La France ira-t-elle plus loin dans la surveillance digitale ? Mardi 24 mars, un nouveau comité de chercheurs a été mis en place pour conseiller l’Elysée sur la question du « backtracking », c’est à dire le suivi des personnes contaminées à partir de leurs données de géolocalisation. Mais, le 1er avril, le Premier ministre, Édouard Philippe, lors d’une séance de questions-réponses à l’Assemblée nationale, s’est montré prudent. 
 

« Cela a servi, dans certains pays, à mettre à l’isolement des personnes qui étaient malades ou qui avaient côtoyé quelqu’un qui l’était. En France, ce ne serait pas légalement permis […] Nous n’avons pas, aujourd’hui, d’instrument qui rendrait légal ce tracking et nous ne travaillons pas sur un tel instrument », a-t-il affirmé.

 
Il a tout de même ajouté que certains outils pourraient être développés pour « mieux tracer la circulation du virus », sur la base du volontariat et dans le respect des recommandations de la CNIL.
 
La CNIL a d’ores et déjà demandé au gouvernement de privilégier le traitement de données anonymisées.

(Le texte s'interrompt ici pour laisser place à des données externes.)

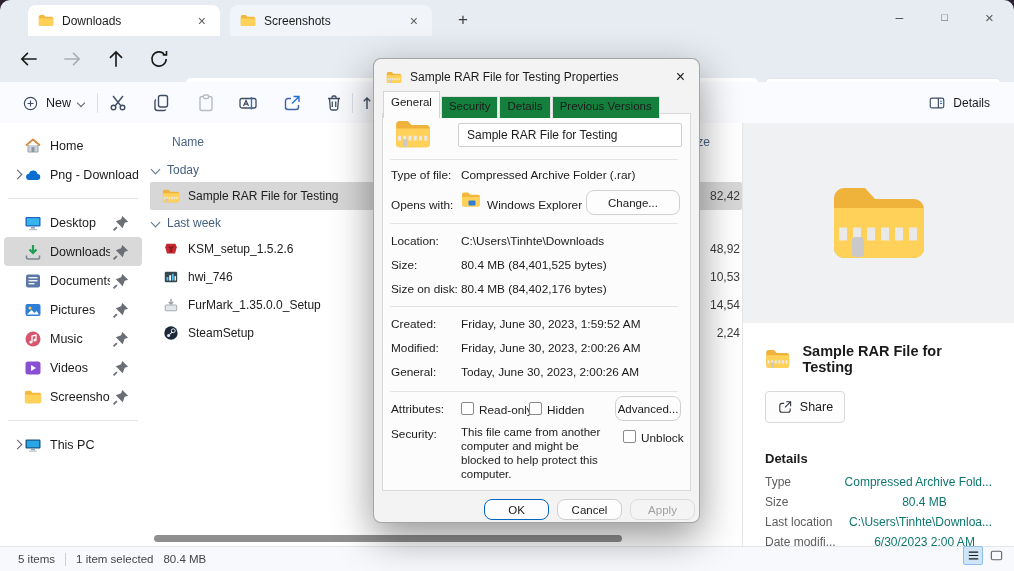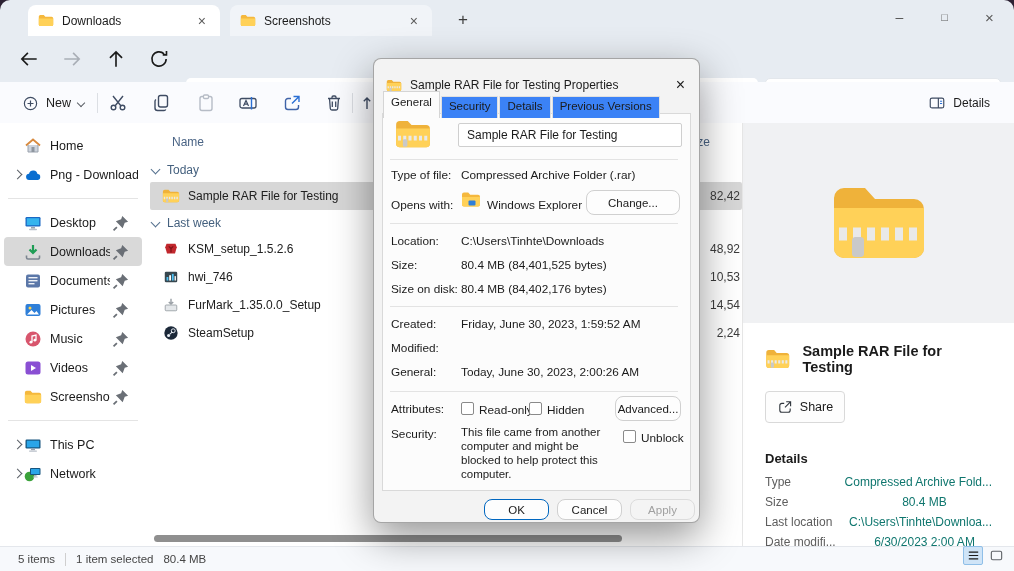--- a/index.html
+++ b/index.html
@@ -88,26 +88,26 @@
   
   .statusbar{position:absolute;left:0;right:0;bottom:0;height:25px;background:#f7f9fc;border-top:1px solid #e4e7ec;display:flex;align-items:center;padding-left:18px;gap:10px;box-sizing:border-box}
   .sb-text{font-size:11.5px;color:#454545}
   .sb-sep{width:1px;height:13px;background:#cfcfcf}
   .viewbtns{position:absolute;right:8px;top:546px;display:flex;gap:3px;z-index:5}
   .viewbtn{width:20px;height:19px;display:flex;align-items:center;justify-content:center;border-radius:2px}
   .viewbtn.active{background:#cfe4f7;border:1px solid #8fbfe8;box-sizing:border-box}
   .viewbtn .ic{width:15px;height:15px}
   
   .dialog{position:absolute;left:373px;top:58px;width:327px;height:465px;background:#f3f3f3;border:1px solid rgba(70,70,70,.45);border-radius:8px;box-shadow:0 14px 40px rgba(0,0,0,.42);z-index:50;box-sizing:border-box}
-  .dlg-titlebar{position:absolute;left:0;top:0;right:0;height:30px;display:flex;align-items:center;padding:11px 12px;gap:8px}
+  .dlg-titlebar{position:absolute;left:0;top:0;right:0;height:30px;display:flex;align-items:center;padding:3px 12px;gap:8px}
   .dlg-titlebar .ic{width:16px;height:13px}
   .dlg-title{font-size:12px}
   .dlg-close{margin-left:auto;font-size:16px;color:#1c1c1c;padding:0 2px}
   .dlg-tabs{position:absolute;left:9px;top:32px;display:flex;align-items:flex-end;z-index:2}
-  .dlg-tab{font-size:11.5px;padding:3px 7px 4px 7px;background:#3b82f6;border:1px solid #e0e0e0;border-bottom:none;height:14px;margin-right:1px}
+  .dlg-tab{font-size:11.5px;padding:3px 7px 4px 7px;background:#15803d;border:1px solid #e0e0e0;border-bottom:none;height:14px;margin-right:1px}
   .dlg-tab.active{background:#fcfcfc;border:1px solid #d5d5d5;border-bottom:none;height:18px;padding-top:4px}
   .dlg-page{position:absolute;left:8px;top:54px;width:309px;height:378px;background:#fcfcfc;border:1px solid #d9d9d9;box-sizing:border-box}
   .drow{position:absolute;font-size:11.8px;white-space:nowrap}
   .dlg-hr{position:absolute;left:16px;width:288px;height:1px;background:#e3e3e3}
   .dlg-icon-big{position:absolute;left:20px;top:60px;width:38px;height:30px}
   .dlg-name-input{position:absolute;left:84px;top:64px;width:224px;height:24px;border:1px solid #cfcfcf;border-radius:2px;font-family:inherit;font-size:12px;padding:0 8px;box-sizing:border-box;color:#1b1b1b;background:#fff}
   .dlg-btn{position:absolute;background:#fdfdfd;border:1px solid #d0d0d0;border-radius:8px;font-size:11.5px;display:flex;align-items:center;justify-content:center;box-sizing:border-box}
   .dlg-btn.default{border-color:#0067c0}
   .dlg-btn.disabled{color:#a0a0a0;background:#f4f4f4;border-color:#dcdcdc}
   .cbx{display:inline-block;width:13px;height:13px;border:1px solid #8a8a8a;border-radius:2px;background:#fff;vertical-align:-2px;box-sizing:border-box}
@@ -434,35 +434,20 @@
           <span class="ic">
             <svg viewBox="0 0 18 18">
               <rect x="1.5" y="3.5" width="15" height="9" rx="1.2" fill="#16557f"></rect>
               <rect x="2.8" y="4.7" width="12.4" height="6.6" fill="#2aa5e8"></rect>
               <rect x="7" y="12.8" width="4" height="1.4" fill="#9aa2ad"></rect>
               <rect x="5" y="14.4" width="8" height="1.3" rx="0.6" fill="#b9c0c9"></rect>
             </svg>
           </span>
           <span class="sb-label">This PC</span>
         </div>
-        <div class="sb-item">
-          <span class="sb-chev">
-            <span class="chev-r"></span>
-          </span>
-          <span class="ic">
-            <svg viewBox="0 0 18 18">
-              <circle cx="5.5" cy="11.5" r="4.8" fill="#3ba23b"></circle>
-              <rect x="6" y="3" width="10.5" height="7" rx="1" fill="#16557f"></rect>
-              <rect x="7" y="4" width="8.5" height="5" fill="#2aa5e8"></rect>
-              <rect x="10" y="10.2" width="2.6" height="1.2" fill="#9aa2ad"></rect>
-              <rect x="8.8" y="11.5" width="5" height="1.1" rx="0.5" fill="#b9c0c9"></rect>
-            </svg>
-          </span>
-          <span class="sb-label">Network</span>
-        </div>
       </div>
   </div>
 
   <div class="filelist">
     <div class="fl-header">
       <span class="col-name">Name</span>
       <span class="col-size">Size</span>
     </div>
     <div class="fl-groups" id="fl-groups">
         <div class="fl-group-header">
@@ -663,20 +648,21 @@
     <span class="drow" style="left:87px;top:175px">C:\Users\Tinhte\Downloads</span>
     <span class="drow" style="left:17px;top:199px">Size:</span>
     <span class="drow" style="left:87px;top:199px">80.4 MB (84,401,525 bytes)</span>
     <span class="drow" style="left:17px;top:223px">Size on disk:</span>
     <span class="drow" style="left:87px;top:223px">80.4 MB (84,402,176 bytes)</span>
     <div class="dlg-hr" style="top:247px"></div>
 
     <span class="drow" style="left:17px;top:258px">Created:</span>
     <span class="drow" style="left:87px;top:258px">Friday, June 30, 2023, 1:59:52 AM</span>
     <span class="drow" style="left:17px;top:282px">Modified:</span>
+    <span class="drow" style="left:87px;top:282px">Friday, June 30, 2023, 2:00:26 AM</span>
     <span class="drow" style="left:17px;top:306px">General:</span>
     <span class="drow" style="left:87px;top:306px">Today, June 30, 2023, 2:00:26 AM</span>
     <div class="dlg-hr" style="top:332px"></div>
 
     <span class="drow" style="left:17px;top:343px">Attributes:</span>
     <span class="cbx" style="position:absolute;left:87px;top:343px"></span>
     <span class="drow" style="left:105px;top:344px">Read-only</span>
     <span class="cbx" style="position:absolute;left:155px;top:343px"></span>
     <span class="drow" style="left:173px;top:344px">Hidden</span>
     <div class="dlg-btn" style="left:241px;top:337px;width:66px;height:25px">Advanced...</div>

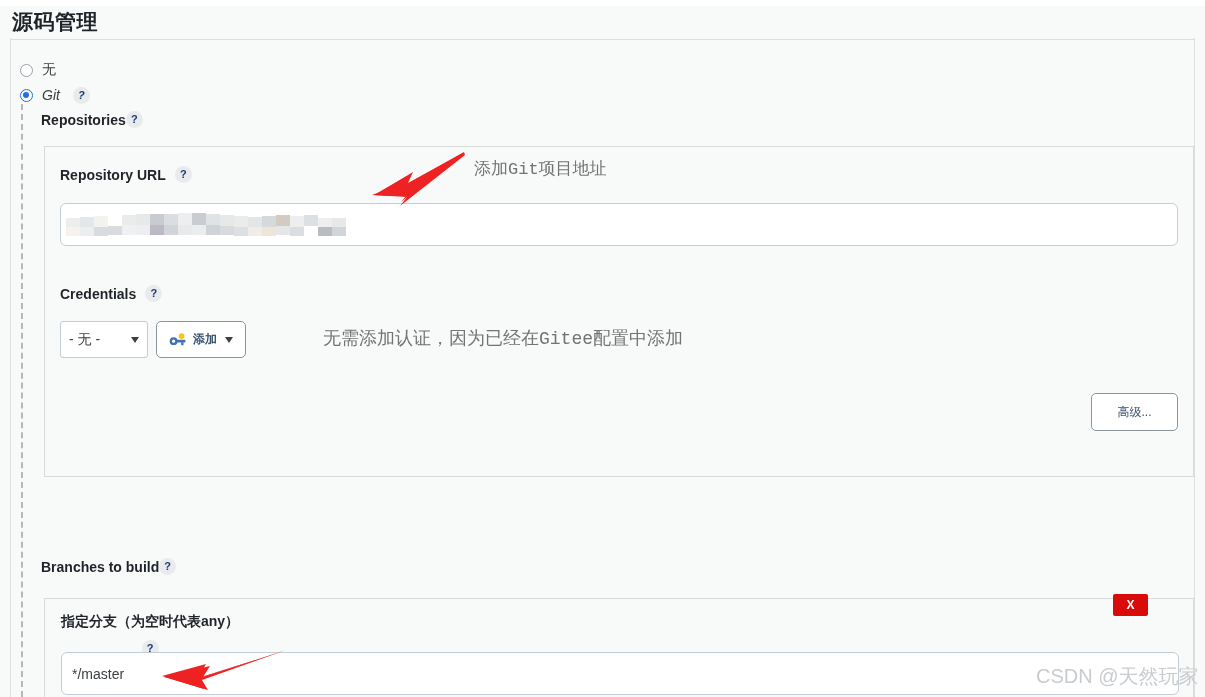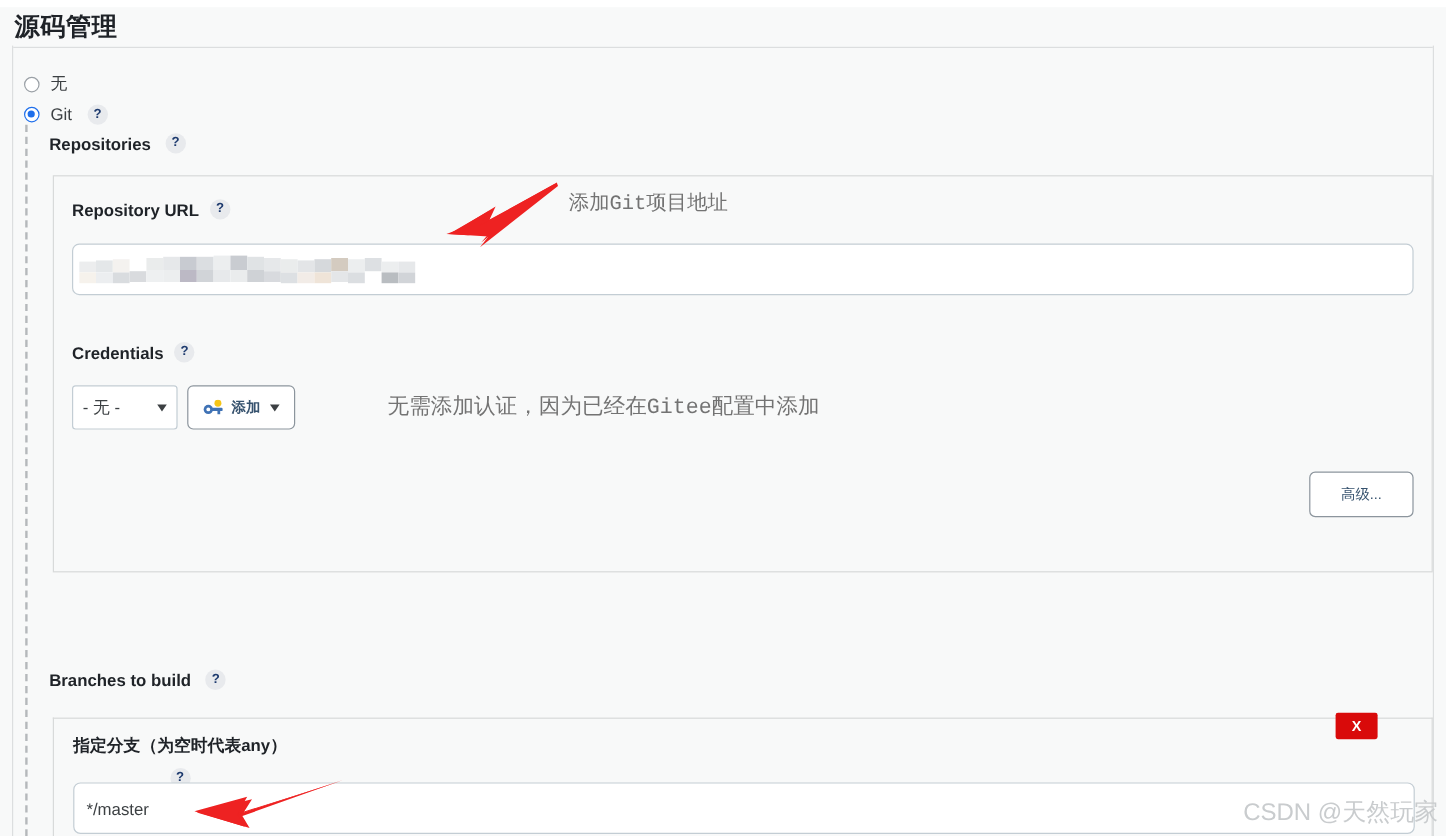--- a/index.html
+++ b/index.html
@@ -60,21 +60,21 @@
   }
 
   
   .radio-row {
     position: absolute;
     display: flex;
     align-items: center;
     height: 20px;
   }
   .radio-row.r-none { left: 20px; top: 60px; }
-  .radio-row.r-git  { left: 20px; top: 85px; }
+  .radio-row.r-git  { left: 20px; top: 85px; font-style: italic; }
 
   .radio {
     width: 13px; height: 13px;
     border-radius: 50%;
     box-sizing: border-box;
     flex: 0 0 auto;
     position: relative;
   }
   .radio.off {
     border: 1.5px solid #9aa0a6;
@@ -121,21 +121,21 @@
     left: 21px; top: 104px;
     width: 0; height: 593px;
     border-left: 2px dashed #b5b8bb;
   }
 
   
   .sub-head {
     position: absolute;
     display: flex;
     align-items: center;
-    gap: 12px;
+    gap: 0;
     font-size: 14px;
     font-weight: bold;
     color: #1f2328;
     white-space: nowrap;
   }
   .sub-head.repositories { left: 41px; top: 111px; }
   .sub-head.branches     { left: 41px; top: 558px; }
 
   
   .card {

De manière plus générale, en Europe, ces données de localisation sont encadrées par le RGPD. En attendant d’en savoir plus, les associations de défense de la vie privée mettent en garde.
 
« Les données de localisation ne peuvent être collectées sans le consentement des personnes que pour lutter contre les infractions (et seulement les crimes les plus graves, d’après les juges de l’UE) et non pour lutter contre la propagation d’un virus », rappelle l’association La Quadrature du Net  sur son site.